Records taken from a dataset

══════════════════════════════

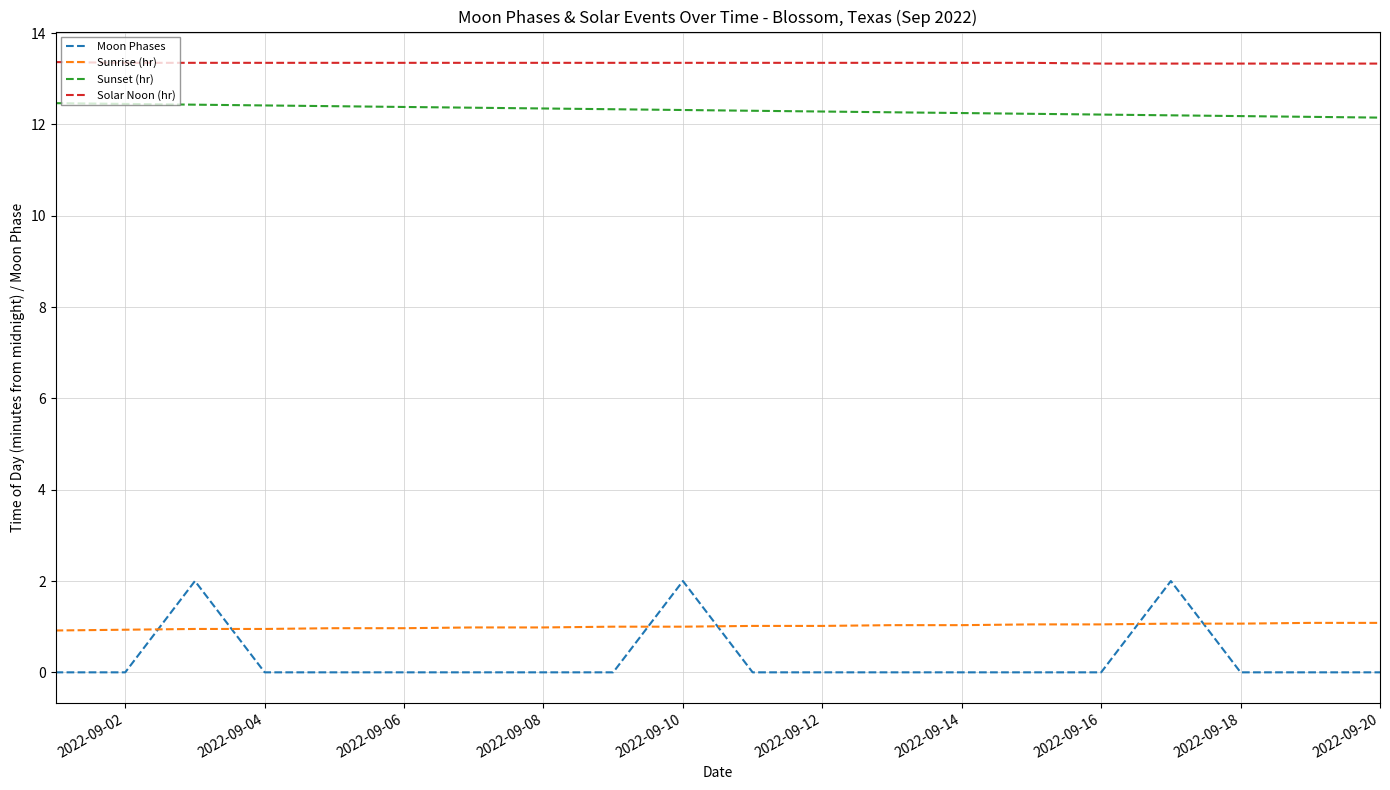

Rank the series by their maximum value, from lowest to highest.

Sunrise (hr), Moon Phases, Sunset (hr), Solar Noon (hr)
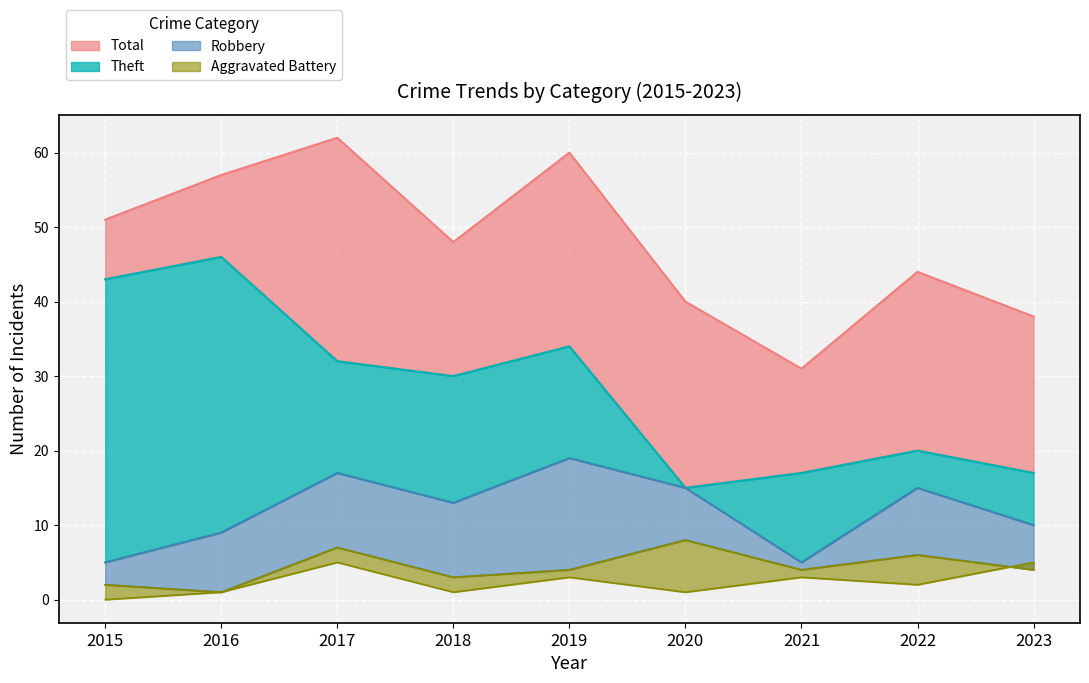

How many data points in Aggravated Battery are less than 4?

3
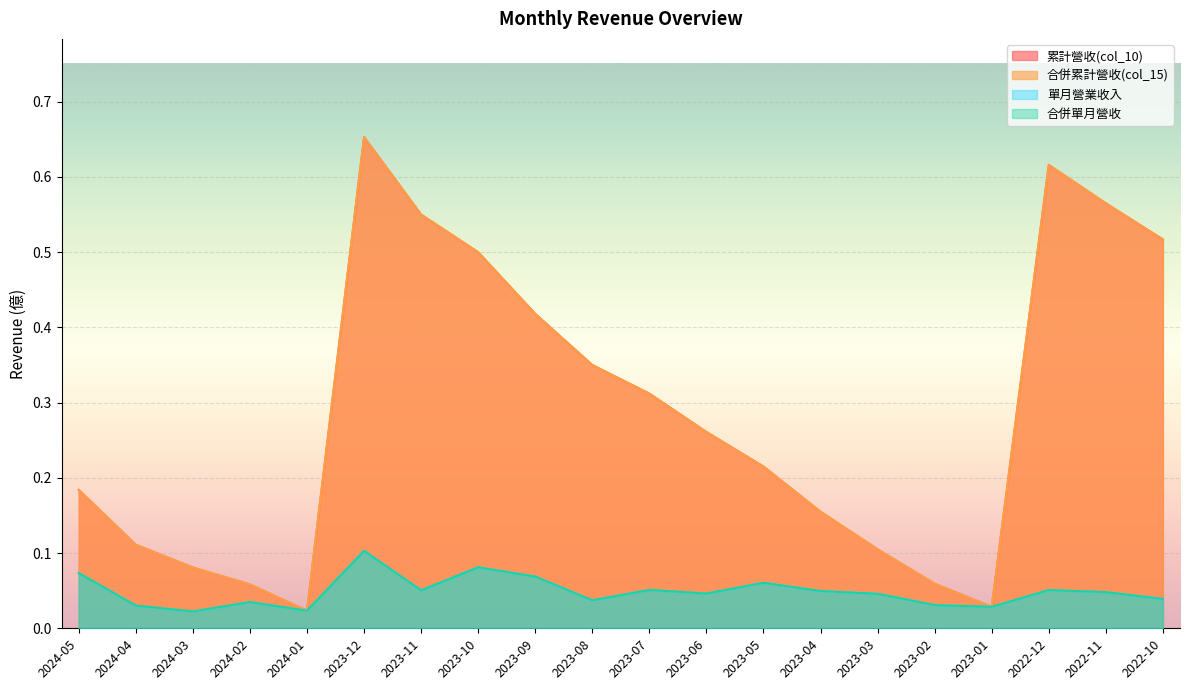

What are all the series names shown in the legend?

累計營收(col_10), 合併累計營收(col_15), 單月營業收入, 合併單月營收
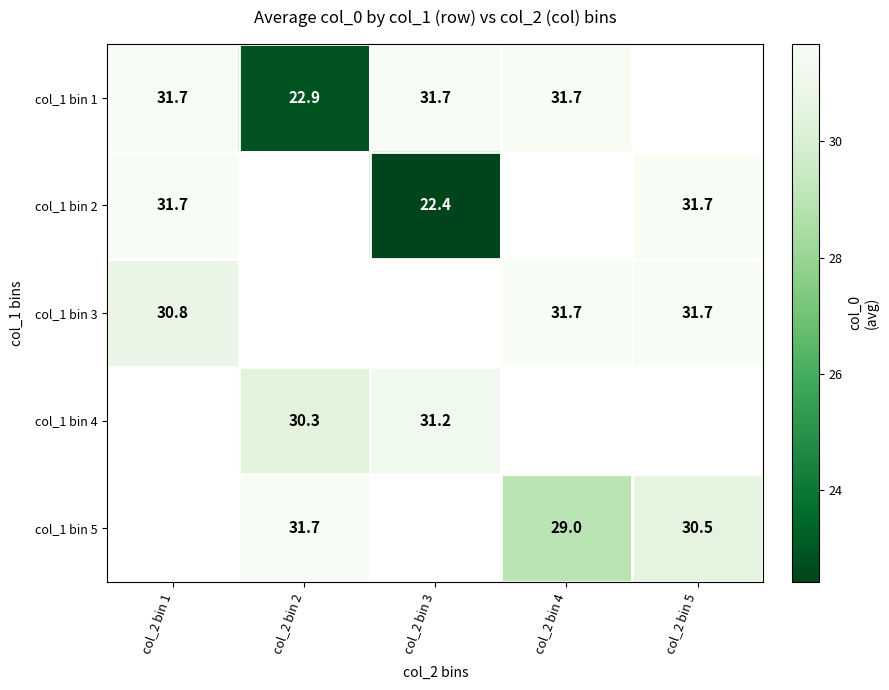

How many values in the col_1 bin 1 series are below 31?

1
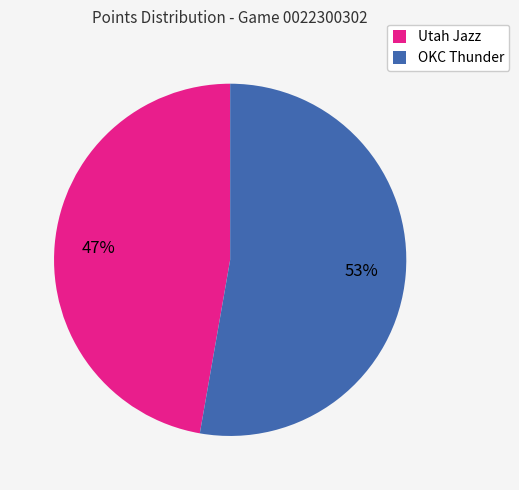

Rank the categories by value from lowest to highest.

Utah Jazz, OKC Thunder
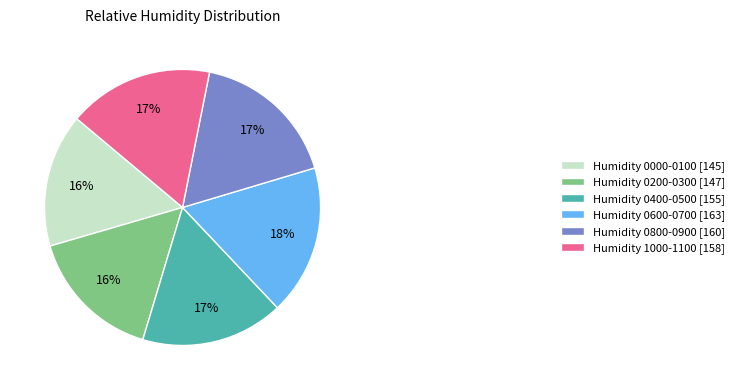

Combined, do Humidity 0600-0700 [163] and Humidity 0200-0300 [147] account for over 50%?

No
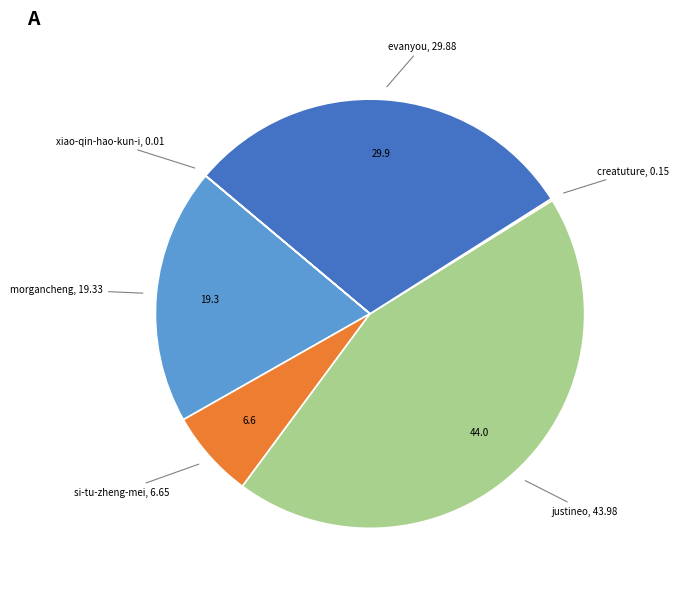

Is there any slice that represents more than half of the pie?

No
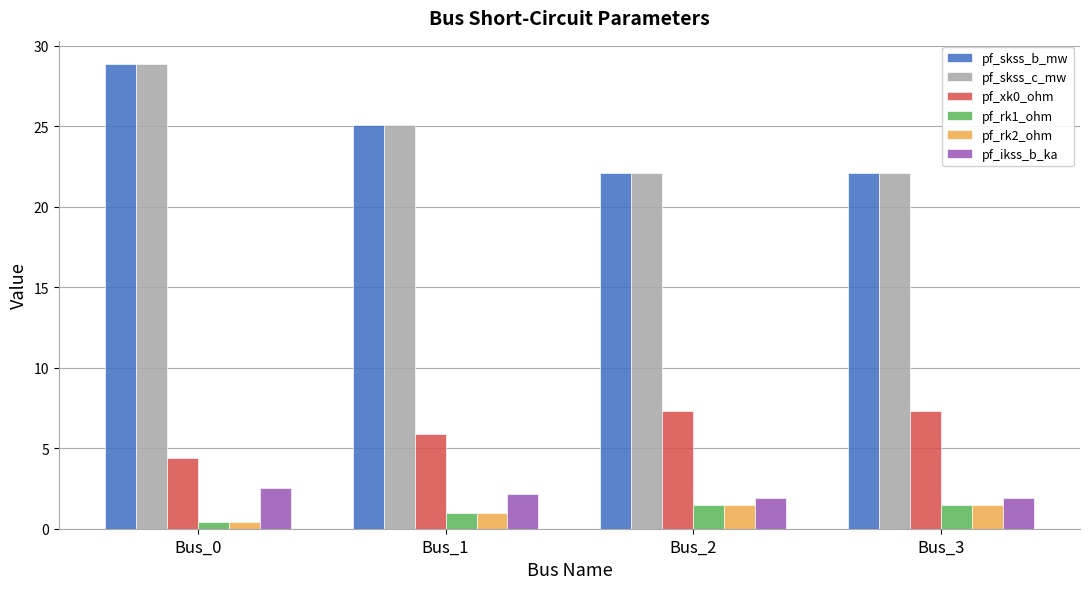

What is the value of the pf_skss_c_mw bar at the 3rd from the left?

22.1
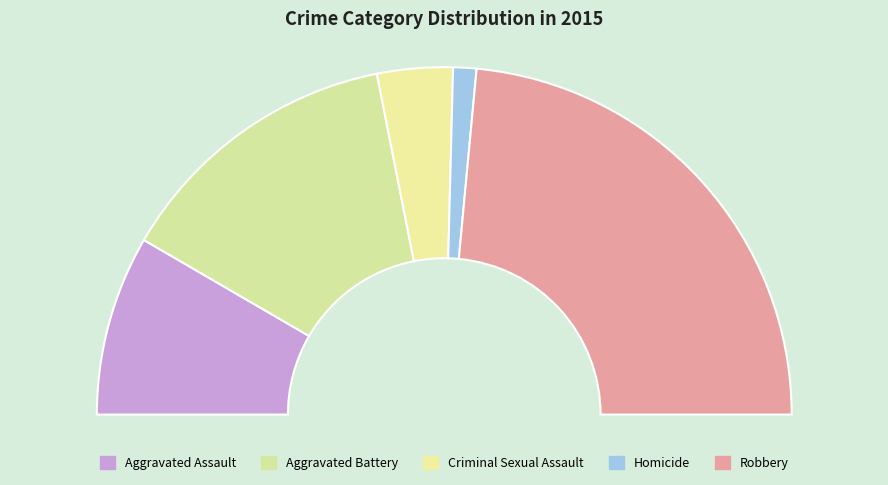

Rank the categories by value from lowest to highest.

Homicide, Criminal Sexual Assault, Aggravated Assault, Aggravated Battery, Robbery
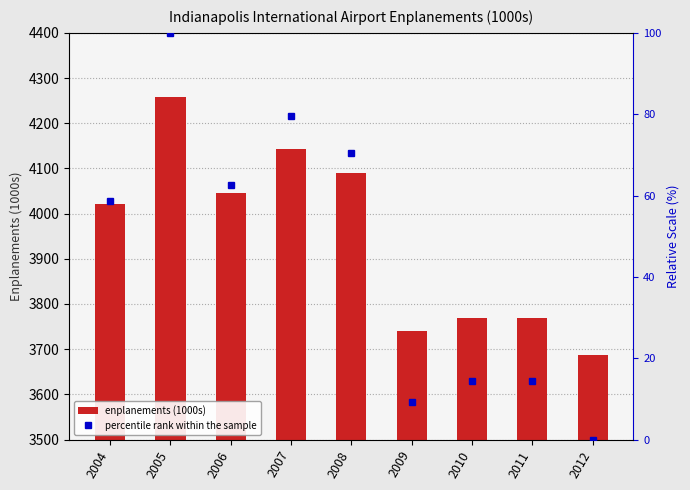

Which series has the largest range (max minus min)?

enplanements (1000s)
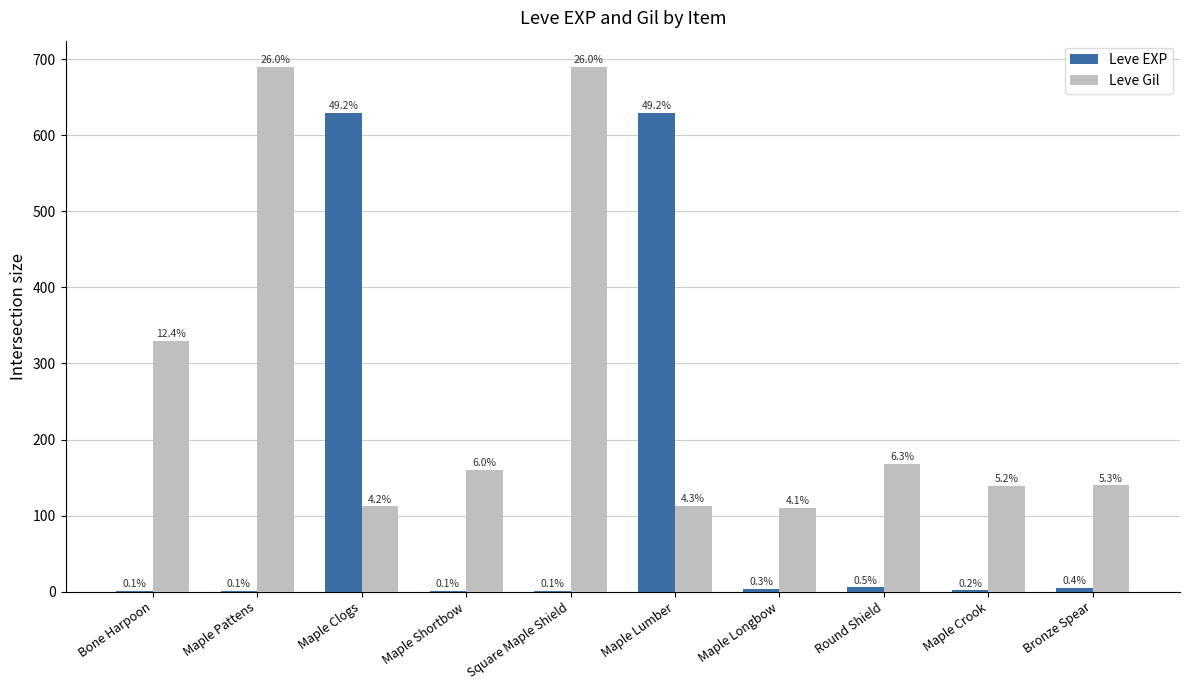

Are the bars horizontal?

No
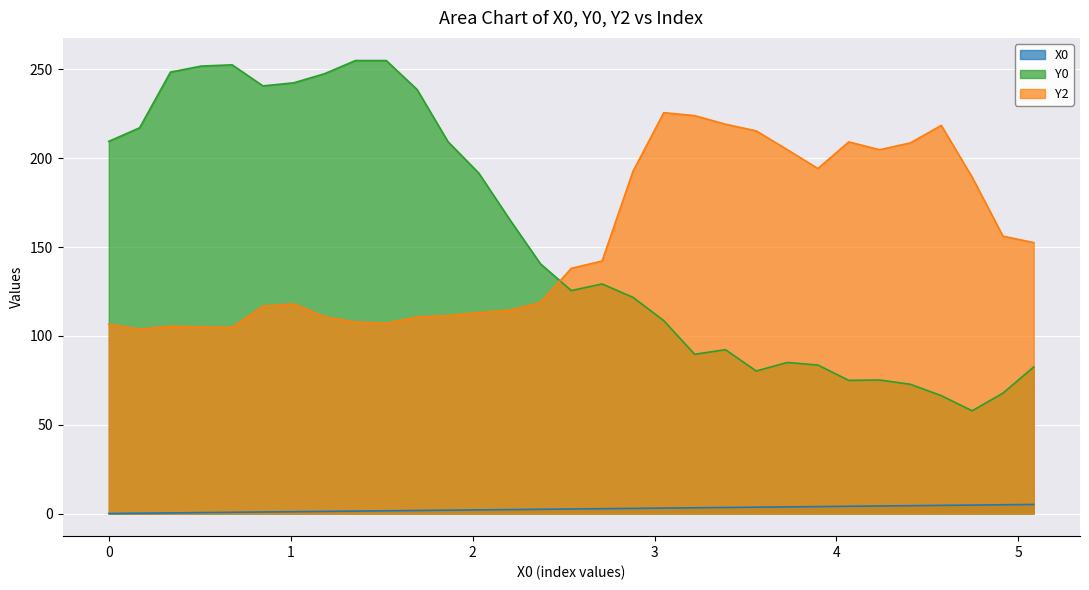

Which label corresponds to the largest value in the chart?

1.35593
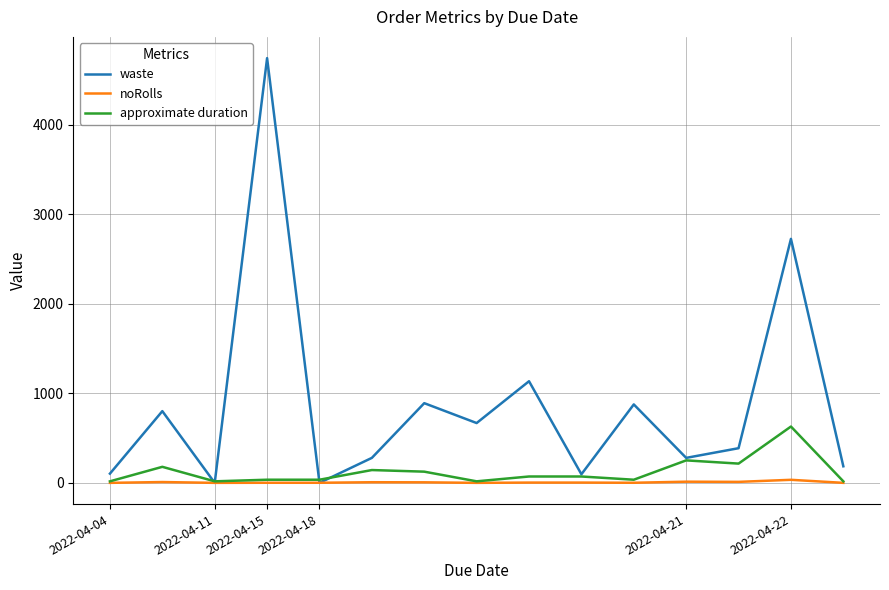

Which series has the widest spread of values?

waste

══════════════════════════════

Problem requirements
Please find each line in the rows above that contains the word "Which" and copy it out, treating case as significant.

Answer to the exercise
Which series has the largest range (max minus min)?
Which label corresponds to the largest value in the chart?
Which series has the widest spread of values?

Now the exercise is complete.